Mais la prise de Québec en 1629 ne vient-elle pas contredire cette protection ? Au contraire ! Dans ce revers, elle devient encore plus tangible. Par sa fière réponse de 1628 à l’ultimatum de David Kirke, Champlain avait obtenu un répit de quelques mois. Insignifiant, pensera-t-on, puisqu’il n’empêcha pas la reddition de la ville l’année suivante ! Mais non, c’est lui qui précisément fut déterminant pour l’avenir du pays. Car durant ce court délai la paix avait été signée entre la France et l’Angleterre. La conquête du Canada en temps de paix devenait, par le fait, illégitime.

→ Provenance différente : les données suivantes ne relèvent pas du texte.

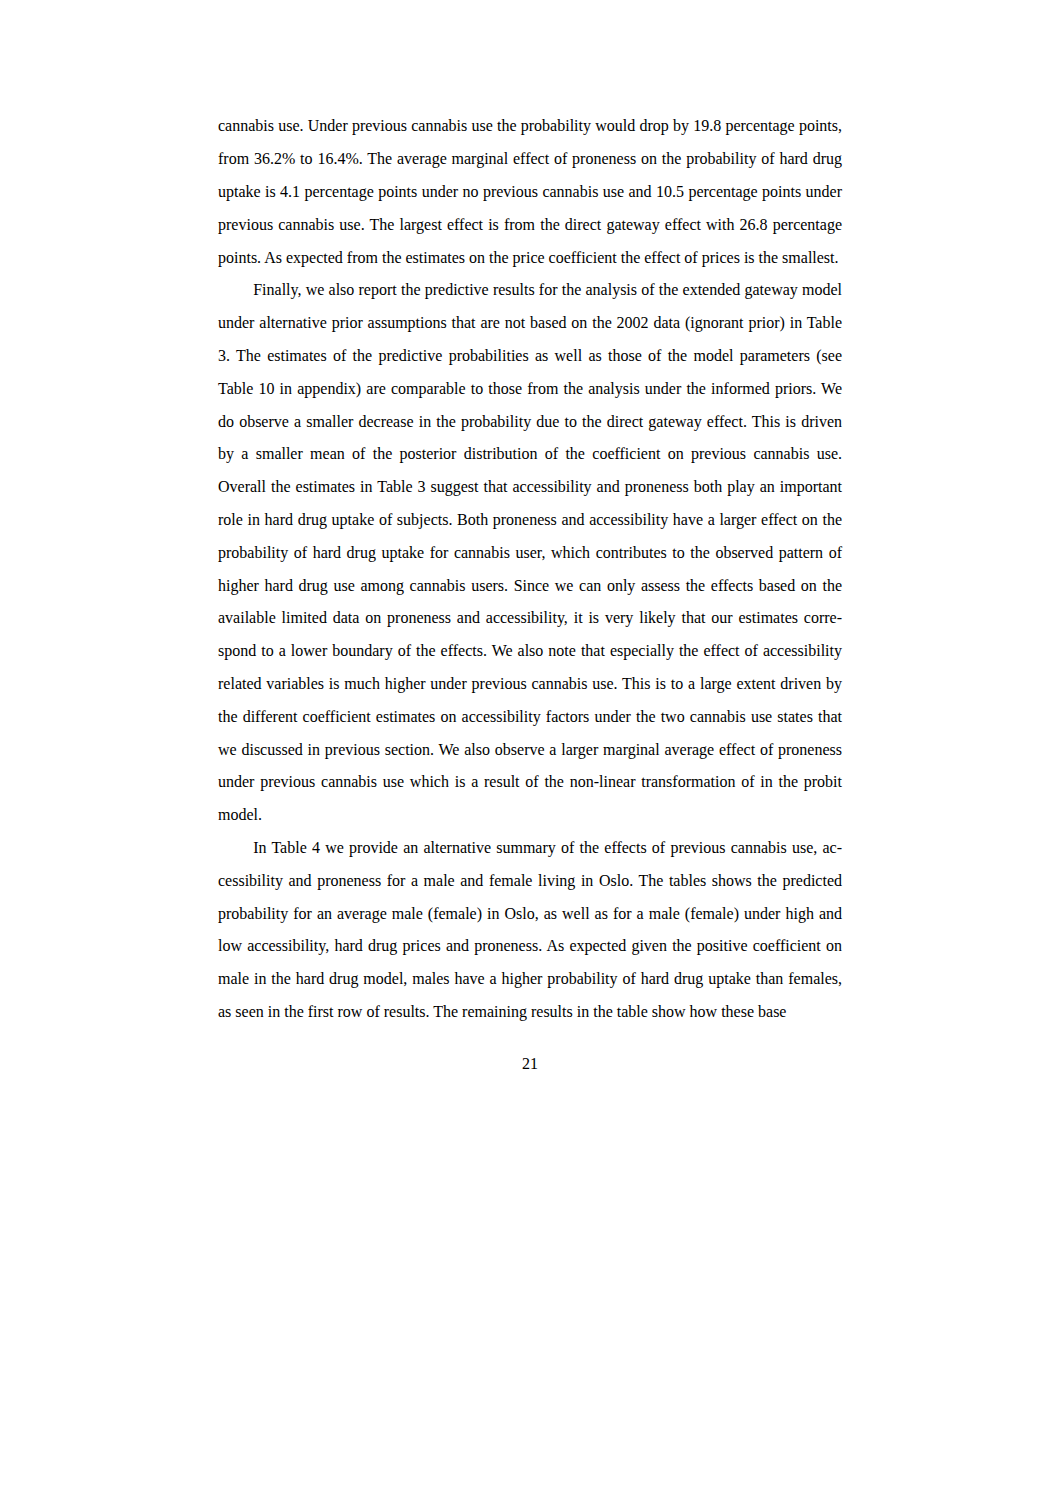cannabis use. Under previous cannabis use the probability would drop by 19.8 percentage points, from 36.2% to 16.4%. The average marginal effect of proneness on the probability of hard drug uptake is 4.1 percentage points under no previous cannabis use and 10.5 percentage points under previous cannabis use. The largest effect is from the direct gateway effect with 26.8 percentage points. As expected from the estimates on the price coefficient the effect of prices is the smallest.
Finally, we also report the predictive results for the analysis of the extended gateway model under alternative prior assumptions that are not based on the 2002 data (ignorant prior) in Table 3. The estimates of the predictive probabilities as well as those of the model parameters (see Table 10 in appendix) are comparable to those from the analysis under the informed priors. We do observe a smaller decrease in the probability due to the direct gateway effect. This is driven by a smaller mean of the posterior distribution of the coefficient on previous cannabis use. Overall the estimates in Table 3 suggest that accessibility and proneness both play an important role in hard drug uptake of subjects. Both proneness and accessibility have a larger effect on the probability of hard drug uptake for cannabis user, which contributes to the observed pattern of higher hard drug use among cannabis users. Since we can only assess the effects based on the available limited data on proneness and accessibility, it is very likely that our estimates correspond to a lower boundary of the effects. We also note that especially the effect of accessibility related variables is much higher under previous cannabis use. This is to a large extent driven by the different coefficient estimates on accessibility factors under the two cannabis use states that we discussed in previous section. We also observe a larger marginal average effect of proneness under previous cannabis use which is a result of the non-linear transformation of in the probit model.
In Table 4 we provide an alternative summary of the effects of previous cannabis use, accessibility and proneness for a male and female living in Oslo. The tables shows the predicted probability for an average male (female) in Oslo, as well as for a male (female) under high and low accessibility, hard drug prices and proneness. As expected given the positive coefficient on male in the hard drug model, males have a higher probability of hard drug uptake than females, as seen in the first row of results. The remaining results in the table show how these base
21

Aussitôt débarqué en Angleterre par les Kirke, Champlain met donc tout en œuvre pour obtenir la restitution du Canada, ce qui sera acquis trois ans plus tard lors du traité de Saint-Germain (1632).

L’année suivante, le “ Père de la Patrie ” est de retour au Québec. Mais tout y est à rebâtir ! On ne voit pas quelles raisons matérielles pourraient inciter des Français à venir s’y établir ! Vraiment, il y faudra des raisons surnaturelles et rien de moins que des interventions divines.

UNE VOLONTÉ DIVINE

En effet, si dans la France chrétienne du XVIIe siècle de nombreuses âmes sont rapidement intéressées par les perspectives missionnaires de l’entreprise de Champlain et des premiers jésuites, il en est quelques-unes qui reçoivent au sujet de la Nouvelle-France des grâces insignes qui sont d’une grande portée pour l’histoire de la colonie. Nous n’évoquerons pour le moment que deux de ces âmes privilégiées. Chacune est à l’origine d’une œuvre canadienne fondamentale. L’une, Marie de l’Incarnation, est religieuse du monastère des Ursulines de Tours ; l’autre, Jérôme de la Dauversière, est collecteur d’impôts à La Flèche.